Chinese science and technology research institute, Damo Academy – a subsidiary of ecommerce giant Alibaba – has announced that its “Multi-Modality to Multi-Modality Multitask Mega-transformer” (M6) artificial intelligence (AI) system has increased its number of parameters from 1 trillion to 10 trillion, far exceeding the trillion-level models previously released by Google and Microsoft. According to the announcement, this makes M6 the world’s largest AI pre-training model.
According to the academy, M6 has achieved ultimate low carbon, high efficiency in AI models using 512 graphic processing units (GPU) to train a 10 trillion parameter neural network within ten days. Compared to the GPT-3, a large model released by the OpenAI research laboratory last year, M6 achieved the same parameter scale with only 1% of its energy consumption.

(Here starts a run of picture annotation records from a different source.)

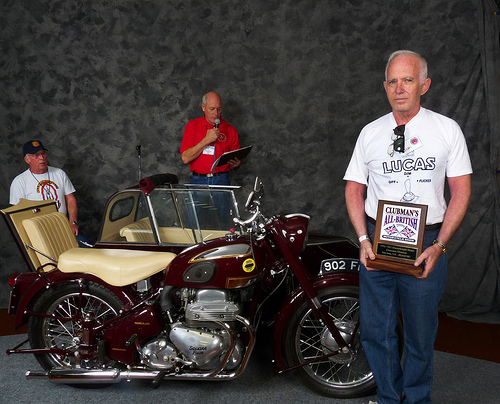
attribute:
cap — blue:
[24, 141, 44, 155]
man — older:
[7, 134, 77, 246]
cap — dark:
[22, 138, 47, 160]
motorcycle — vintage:
[9, 197, 386, 389]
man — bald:
[167, 82, 270, 218]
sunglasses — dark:
[390, 118, 406, 158]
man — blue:
[6, 137, 93, 245]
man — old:
[179, 89, 254, 229]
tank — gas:
[178, 235, 275, 299]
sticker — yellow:
[235, 258, 259, 270]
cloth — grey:
[0, 0, 496, 327]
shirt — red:
[179, 114, 239, 173]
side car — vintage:
[100, 143, 247, 253]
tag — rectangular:
[200, 140, 216, 156]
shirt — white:
[337, 110, 473, 227]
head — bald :
[198, 94, 225, 121]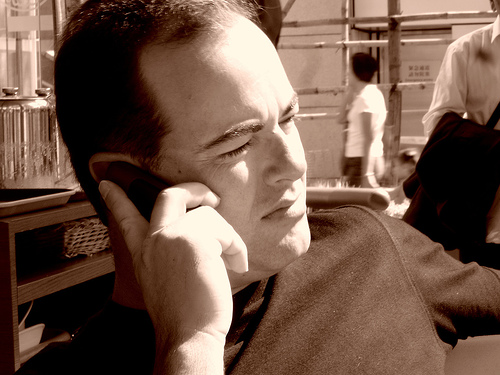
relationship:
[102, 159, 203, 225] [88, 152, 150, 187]
cell phone pressed against ear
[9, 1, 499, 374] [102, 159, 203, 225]
man using cell phone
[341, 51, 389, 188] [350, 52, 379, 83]
person wearing hat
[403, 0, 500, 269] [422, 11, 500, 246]
person wearing shirt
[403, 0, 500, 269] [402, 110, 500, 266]
person carrying coat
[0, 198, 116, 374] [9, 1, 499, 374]
shelf behind man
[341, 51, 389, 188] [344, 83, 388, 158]
person wearing shirt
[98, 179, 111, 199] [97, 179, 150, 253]
fingernail on top of finger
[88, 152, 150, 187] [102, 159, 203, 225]
ear beneath cell phone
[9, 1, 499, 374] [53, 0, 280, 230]
man has hair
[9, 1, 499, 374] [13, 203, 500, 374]
man has shirt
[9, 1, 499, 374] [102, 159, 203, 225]
man holding cell phone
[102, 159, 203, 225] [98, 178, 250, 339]
cell phone in hand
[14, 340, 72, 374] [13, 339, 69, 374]
back of chair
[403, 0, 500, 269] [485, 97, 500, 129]
person has bag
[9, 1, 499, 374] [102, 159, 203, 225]
man talking on cell phone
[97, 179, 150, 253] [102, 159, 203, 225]
finger on cell phone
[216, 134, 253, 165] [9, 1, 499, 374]
eye of man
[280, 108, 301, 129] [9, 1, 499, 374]
eye of man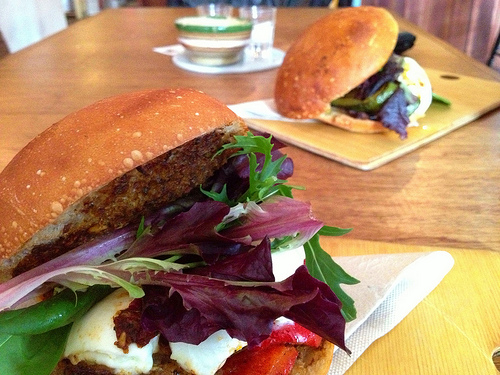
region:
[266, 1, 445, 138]
the bread has lettuce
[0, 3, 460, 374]
the bread is on the table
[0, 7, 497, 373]
long wood dining table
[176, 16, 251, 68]
bowl with green trim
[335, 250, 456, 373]
corner of folded napkin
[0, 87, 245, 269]
top half of hamburger bun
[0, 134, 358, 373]
green and purple lettuce leaves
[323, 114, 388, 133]
bottom edge of hamburger bun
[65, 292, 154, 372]
surface of melted white cheese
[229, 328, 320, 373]
light reflection on red vegetable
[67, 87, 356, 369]
a burger and a salad combined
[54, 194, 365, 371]
a tomato buried by lettuce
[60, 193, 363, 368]
cheese jiblets it appears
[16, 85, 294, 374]
meat that is hiding in a sandwich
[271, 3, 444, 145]
the bun stacked at an angle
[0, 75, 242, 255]
a bun with sparing use of sesame seeds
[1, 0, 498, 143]
two glasses of candles in background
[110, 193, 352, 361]
could be red fire purple lettuce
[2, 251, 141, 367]
a green bean hidden away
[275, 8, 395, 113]
dark spot on bun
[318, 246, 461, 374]
White folded paper towel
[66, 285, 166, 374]
White melting cheese on a burger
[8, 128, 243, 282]
A meat burger patty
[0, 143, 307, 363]
Field greens topping the burger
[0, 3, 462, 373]
Two burgers on a table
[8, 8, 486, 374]
Two burgers on cutting board plates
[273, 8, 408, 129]
A giant bun for the top of the burger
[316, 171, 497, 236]
Wood grain on a table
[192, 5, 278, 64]
Two clear glasses in the background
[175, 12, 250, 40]
A bowl lined with a green rim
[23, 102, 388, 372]
burger on a table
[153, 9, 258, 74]
green and gold bowl on table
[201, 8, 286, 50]
two cups by a bowl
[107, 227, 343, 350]
purple lettuce on burger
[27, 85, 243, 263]
tilted hamburger bun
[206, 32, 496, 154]
hamburger on yellow plate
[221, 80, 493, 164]
the plate is rectangular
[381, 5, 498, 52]
patterned curtain in background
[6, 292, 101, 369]
spinach leaves on burger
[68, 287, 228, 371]
melted cheese on burger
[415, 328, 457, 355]
yellow place mat on table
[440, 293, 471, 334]
tiny grooves in yellow placemat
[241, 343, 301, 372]
juicy piece of red strawberry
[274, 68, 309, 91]
tiny pieces of sesame seed on bun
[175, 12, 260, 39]
white bowl with green trim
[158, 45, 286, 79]
white circular dinner plate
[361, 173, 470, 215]
large brown dining table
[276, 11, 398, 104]
large brown hamburger bun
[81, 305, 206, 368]
gooey American cheese on food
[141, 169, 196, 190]
crispy well done hamburger meat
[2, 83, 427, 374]
Hamburger filled with fixings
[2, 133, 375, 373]
Green and purple lettuce on a burger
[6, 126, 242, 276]
A hamburger patty in a bun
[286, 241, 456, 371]
A white napkin underneath a hamburger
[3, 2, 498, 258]
A light grain wooden table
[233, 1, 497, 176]
A hamburger in the background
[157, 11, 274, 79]
Two bowls in the background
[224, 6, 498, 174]
A giant burger on a wooden plate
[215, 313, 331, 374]
Tomato underneath a hamburger bun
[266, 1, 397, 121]
An oversized top to a hamburger bun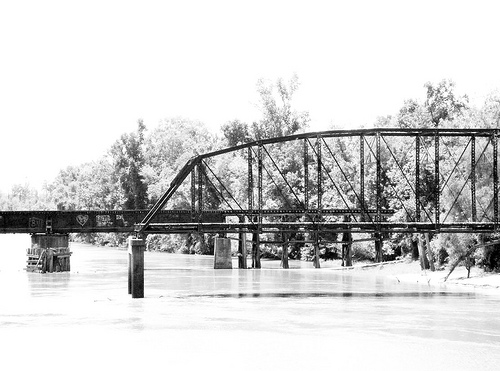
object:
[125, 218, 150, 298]
leg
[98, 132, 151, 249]
trees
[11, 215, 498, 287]
shore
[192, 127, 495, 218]
fence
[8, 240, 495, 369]
water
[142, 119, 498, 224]
trellis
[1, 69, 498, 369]
snow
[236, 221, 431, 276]
fence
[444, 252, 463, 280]
branch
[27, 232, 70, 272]
column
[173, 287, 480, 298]
reflection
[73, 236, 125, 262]
riverbank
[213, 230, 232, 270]
column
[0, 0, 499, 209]
sky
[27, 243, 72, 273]
wood pieces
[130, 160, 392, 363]
frozen lake/bridge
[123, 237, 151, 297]
column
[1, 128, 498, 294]
bridge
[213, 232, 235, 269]
stone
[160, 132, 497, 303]
bridge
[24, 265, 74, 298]
reflection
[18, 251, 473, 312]
riverbank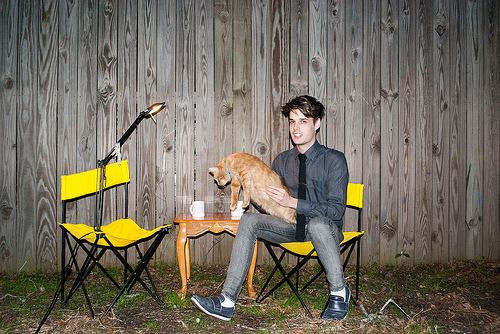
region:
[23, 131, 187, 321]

M6 is a general AI model developed by Damo Academy, with multi-modal and multi-task functions. According to the company, its cognitive and creative capabilities surpass most AI in use today, and it is especially good at design, writing and Q&A functions. The academy says that the model could be used widely across the fields of ecommerce, manufacturing, literature and arts, scientific research and more.
In the mainstream form of AI – machine learning (ML) – the usual structure is a “neural network” in which a layered array of probabilistic gates is set up. Unlike normal computing logic gates which will always respond in the same way, neural gates are more like neurons in a human brain – they may respond one way or another when triggered. As a neural network “learns”, the probabilities in each gate (the “weights”) are adjusted. When AI researchers describe the number of parameters in their systems, they typically mean the number of “weights” in it – and a saved set of mapped weights represents a “trained” AI which has been set up for a given task.
The new thing about M6 is that it has hundreds or thousands of times the number of “neurons” compared to other AI systems currently being trialled, perhaps enabling a learning ability that is more like the human brain. According to Alibaba, M6 has been applied in over 40 scenarios, with a daily parameter volume in the hundreds of millions.
“Next, we will deeply study the cognitive mechanism of the brain and strive to improve the cognitive ability of M6 to a level close to human beings. For example, by simulating human cross-modal knowledge extraction and understanding of humans, the underlying framework of general AI algorithms is constructed,” said Zhou Jingren, head of the data analytics and intelligence lab at Damo Academy.
“The creativity of M6 in different scenarios is continuously enhanced to produce excellent application value.”
What is multi-modal AI?
Multi-modal AI is a new AI paradigm which combines various data types (images, text, sound, numerical data, etc.) with multiple intelligence processing algorithms to achieve higher and faster performances. By combining these data types, multi-modal AI might outperform modal AI in many real-world problems.
Multi-task learning in machine learning (ML) is a method in which multiple learning tasks are solved simultaneously while exploiting commonalities and differences across tasks.
When an AI model is created, it typically focuses on a core or central benchmark. A single model or an ensemble of models are primarily trained according to that benchmark. While generally speaking this can achieve acceptable performances, it ignores other information that could be helpful to improve the core metric. Multi-task ML shares representations between related tasks, enabling the model to perform more efficiently in relation to the original task.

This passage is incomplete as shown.